SUPPLIED DATA:
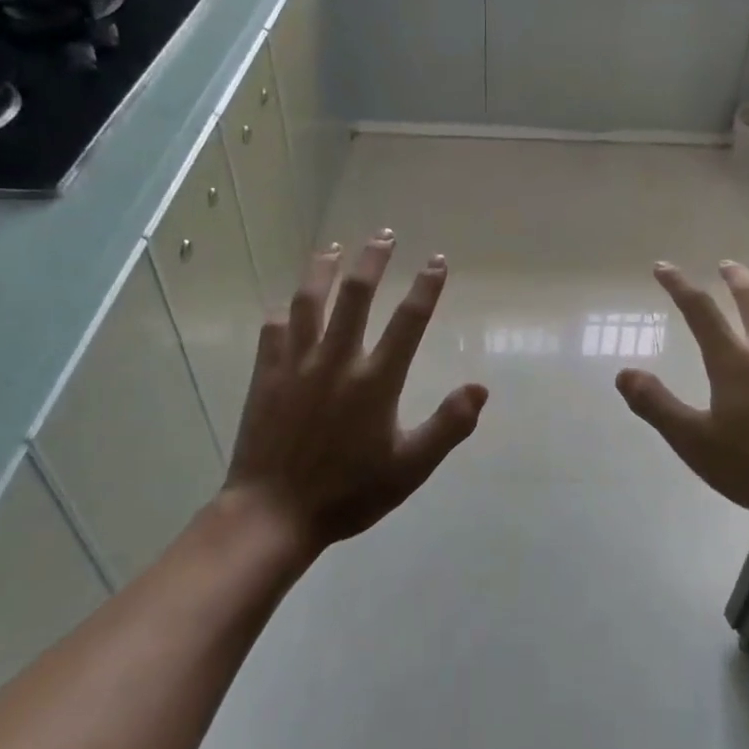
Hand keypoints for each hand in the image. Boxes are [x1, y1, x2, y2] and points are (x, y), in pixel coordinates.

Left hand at [227, 231, 487, 553]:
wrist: (273, 513)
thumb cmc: (349, 492)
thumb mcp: (410, 467)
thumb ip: (448, 426)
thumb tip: (481, 387)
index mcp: (376, 380)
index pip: (408, 321)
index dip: (426, 287)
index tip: (436, 261)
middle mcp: (337, 360)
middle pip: (356, 295)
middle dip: (373, 260)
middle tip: (383, 235)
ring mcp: (297, 364)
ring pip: (309, 301)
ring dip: (323, 270)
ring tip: (333, 249)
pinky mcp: (267, 375)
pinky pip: (274, 331)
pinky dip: (284, 313)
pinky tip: (287, 306)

THE TASK:
Set down nothing but the lines from the one containing "wrist: (273, 513)" through the final line above, exactly as written.

ANSWER FOR THIS EXERCISE:
wrist: (273, 513)
thumb cmc: (349, 492)
thumb mcp: (410, 467)
thumb ip: (448, 426)
thumb tip: (481, 387)
index mcp: (376, 380)
index pip: (408, 321)
index dip: (426, 287)
index tip: (436, 261)
middle mcp: (337, 360)
middle pip: (356, 295)
middle dip: (373, 260)
middle tip: (383, 235)
ring mcp: (297, 364)
ring pip: (309, 301)
ring dip: (323, 270)
ring tip: (333, 249)
pinky mcp: (267, 375)
pinky pip: (274, 331)
pinky dip: (284, 313)
pinky tip: (287, 306)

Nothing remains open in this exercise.